How to Fix Vent-Flow Problems
Putting one or two vents between the feed throat and die is a good way to remove moisture, trapped air, and other volatiles from melted plastic as it moves through an extruder.
Putting one or two vents between the feed throat and die is a good way to remove moisture, trapped air, and other volatiles from melted plastic as it moves through an extruder. But openings in the barrel can also make for problems. One of the most common difficulties is plastic flowing out of the vent. Even a small amount of vent flow hurts removal of volatiles, so product quality suffers. A lot of vent flow can plug the vent and force a shutdown of the extruder.
Two things cause vent flow: Improper screw design causes melt to back up under the vent. Or, a poor vent design “scrapes” passing melt into the port. The first step is to look into the vent port to see if melt is backing up in the screw. In most vented extruders, you can actually see the screw turn and the melt move forward. (Be sure to wear safety glasses!) Melt forms a rolling bank against the pushing flank of the screw flights, which should fill no more than 50% of the channel. If the screw is more than 50% full, screw design is probably causing the vent flow. If the screw is less than 50% full, then the screw is working correctly and the vent port and/or insert or diverter is probably causing the vent flow.
Fixing screw problems
A vented extruder requires a special screw geometry with multiple stages to keep the melt under the vent ports at zero pressure so it doesn’t flow out. An extruder with one vent needs a two-stage screw; an extruder with two vents needs a three-stage screw. Each stage has its own zero-pressure section followed by compression and metering/pumping sections. The first stage starts with a zero-pressure feed section. Subsequent stages start with a zero-pressure extraction section, where the vent is located.
Two issues are important in screw design for a vented extruder. First, plastic has to be completely melted when it reaches the extraction section in order to permit volatiles to escape. Second, conveying capacity in the second stage must be greater than that in the first stage, so that the screw channel at the beginning of the second stage is starved. This keeps zero pressure under the vent.
Melt backs up in the extruder when the reverse occurs—i.e., when the first stage pumps more plastic than the second can handle. To solve the problem, you have to either reduce pumping capacity in the first stage or increase pumping capacity in the second stage.

Excerpted data:
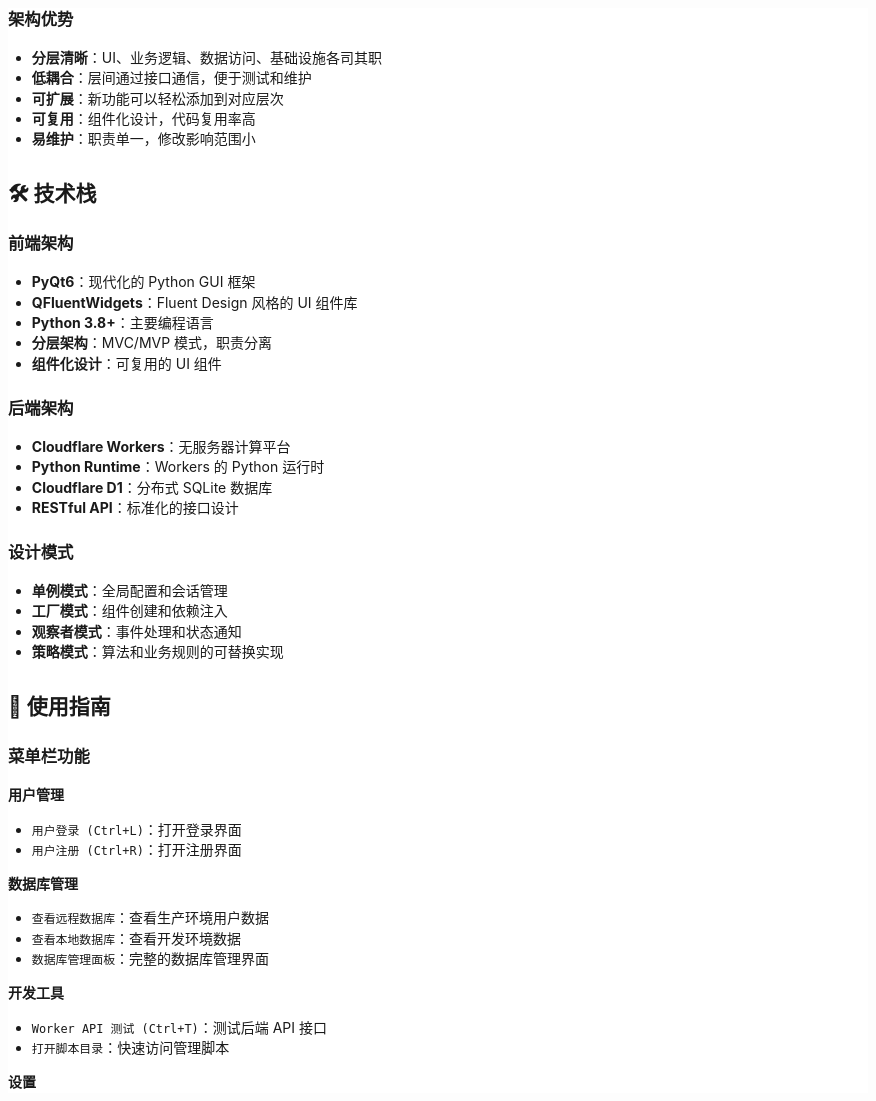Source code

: ### 架构优势

- **分层清晰**：UI、业务逻辑、数据访问、基础设施各司其职
- **低耦合**：层间通过接口通信，便于测试和维护
- **可扩展**：新功能可以轻松添加到对应层次
- **可复用**：组件化设计，代码复用率高
- **易维护**：职责单一，修改影响范围小

## 🛠️ 技术栈

### 前端架构

- **PyQt6**：现代化的 Python GUI 框架
- **QFluentWidgets**：Fluent Design 风格的 UI 组件库
- **Python 3.8+**：主要编程语言
- **分层架构**：MVC/MVP 模式，职责分离
- **组件化设计**：可复用的 UI 组件

### 后端架构

- **Cloudflare Workers**：无服务器计算平台
- **Python Runtime**：Workers 的 Python 运行时
- **Cloudflare D1**：分布式 SQLite 数据库
- **RESTful API**：标准化的接口设计

### 设计模式

- **单例模式**：全局配置和会话管理
- **工厂模式**：组件创建和依赖注入
- **观察者模式**：事件处理和状态通知
- **策略模式**：算法和业务规则的可替换实现

## 📖 使用指南

### 菜单栏功能

**用户管理**

- `用户登录 (Ctrl+L)`：打开登录界面
- `用户注册 (Ctrl+R)`：打开注册界面

**数据库管理**

- `查看远程数据库`：查看生产环境用户数据
- `查看本地数据库`：查看开发环境数据
- `数据库管理面板`：完整的数据库管理界面

**开发工具**

- `Worker API 测试 (Ctrl+T)`：测试后端 API 接口
- `打开脚本目录`：快速访问管理脚本

**设置**
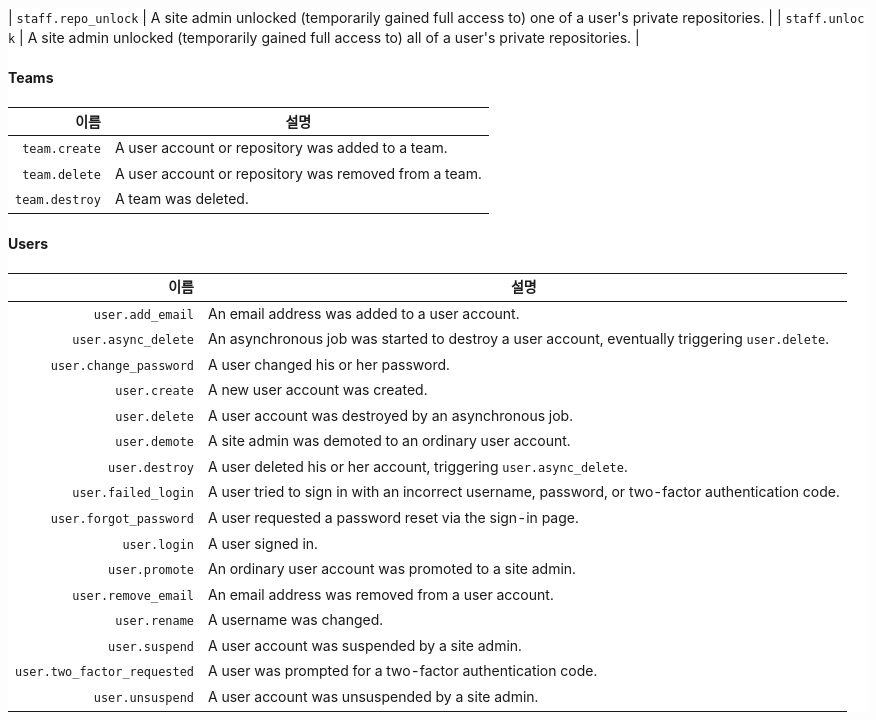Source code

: |  `staff.repo_unlock` | A site admin unlocked (temporarily gained full access to) one of a user's private repositories. |
|       `staff.unlock` | A site admin unlocked (temporarily gained full access to) all of a user's private repositories. |

#### Teams

|             이름 | 설명                                                    |
| --------------:| ----------------------------------------------------- |
|  `team.create` | A user account or repository was added to a team.     |
|  `team.delete` | A user account or repository was removed from a team. |
| `team.destroy` | A team was deleted.                                   |

#### Users

|                          이름 | 설명                                                                                               |
| ---------------------------:| ------------------------------------------------------------------------------------------------ |
|            `user.add_email` | An email address was added to a user account.                                                    |
|         `user.async_delete` | An asynchronous job was started to destroy a user account, eventually triggering `user.delete`.  |
|      `user.change_password` | A user changed his or her password.                                                              |
|               `user.create` | A new user account was created.                                                                  |
|               `user.delete` | A user account was destroyed by an asynchronous job.                                             |
|               `user.demote` | A site admin was demoted to an ordinary user account.                                            |
|              `user.destroy` | A user deleted his or her account, triggering `user.async_delete`.                               |
|         `user.failed_login` | A user tried to sign in with an incorrect username, password, or two-factor authentication code. |
|      `user.forgot_password` | A user requested a password reset via the sign-in page.                                          |
|                `user.login` | A user signed in.                                                                                |
|              `user.promote` | An ordinary user account was promoted to a site admin.                                           |
|         `user.remove_email` | An email address was removed from a user account.                                                |
|               `user.rename` | A username was changed.                                                                          |
|              `user.suspend` | A user account was suspended by a site admin.                                                    |
| `user.two_factor_requested` | A user was prompted for a two-factor authentication code.                                        |
|            `user.unsuspend` | A user account was unsuspended by a site admin.                                                  |

  [add key]: /articles/adding-a-new-ssh-key-to-your-github-account
  [deploy key]: /guides/managing-deploy-keys/#deploy-keys
  [generate token]: /articles/creating-an-access-token-for-command-line-use
  [OAuth access token]: /v3/oauth/
  [OAuth application]: /guides/basics-of-authentication/#registering-your-app
  [2fa]: /articles/about-two-factor-authentication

Exercises:
A. Which components does the vent-flow article say are probably causing vent flow when the screw is less than 50% full? List them.
B. Extract the passage of the vent-flow article between "Two things cause" and "diverter is probably causing the vent flow.", inclusive.
C. Write the next part of the vent-flow article, picking up after its final sentence.

Written answers:
A.
- Vent port
- Insert
- Diverter

B.
Two things cause vent flow: Improper screw design causes melt to back up under the vent. Or, a poor vent design “scrapes” passing melt into the port. The first step is to look into the vent port to see if melt is backing up in the screw. In most vented extruders, you can actually see the screw turn and the melt move forward. (Be sure to wear safety glasses!) Melt forms a rolling bank against the pushing flank of the screw flights, which should fill no more than 50% of the channel. If the screw is more than 50% full, screw design is probably causing the vent flow. If the screw is less than 50% full, then the screw is working correctly and the vent port and/or insert or diverter is probably causing the vent flow.

C.
A quicker fix
The fastest and easiest answer is to change process conditions rather than rework the screw. For example, Reducing temperatures increases friction and viscous stress along the barrel or screw, while raising temperatures reduces it. Increasing friction or viscosity along the barrel increases conveying, while increasing friction or viscosity along the screw surface reduces conveying.
The conveying capacity of the first stage can be reduced by several means:
- Increasing barrel temperatures in zones 2 and 3.
- Adjusting barrel temperature, usually downward, at the beginning of the first stage.
- Cooling the screw in the first stage.
- Starve-feeding the extruder.
- Adjusting the temperature of the feed housing (by trial and error).
Alternatively, to increase the conveying capacity of the second stage one could try these steps:
- Reduce barrel temperatures in the second stage.
- Increase screw temperature in the second stage.
- Increase die temperature.
- Open the die gap or die restriction.
- Change a dirty screen pack.
- Reduce the number of screens in a screen pack.
- Use a screen with larger holes.
It may not be possible to determine ahead of time whether increasing or decreasing the temperature of the initial feed zone will give better results. Both should be tried, and the results carefully monitored.
If the problem can’t be solved by changes in operating conditions, more expensive solutions are a new screw design, a less restrictive die, longer screw and barrel, starve feeding, or installing a gear pump between the extruder and die. The last solution—a gear pump—would probably solve the vent-flow problem, but it costs substantially more than a new screw.
Fixing a poor vent port
If the screw channel is only partially filled under the vent port, and there is still vent flow, the vent itself is the likely culprit. There is little published information about diverter designs, so few people know the difference between a good and bad one.
The vent opening should be wider than the rolling bank of melt to make sure the opening doesn’t get closed off by the melt. At the same time, the vent opening should not be too big, in order to minimize melt exposure time and swelling of the rolling bank.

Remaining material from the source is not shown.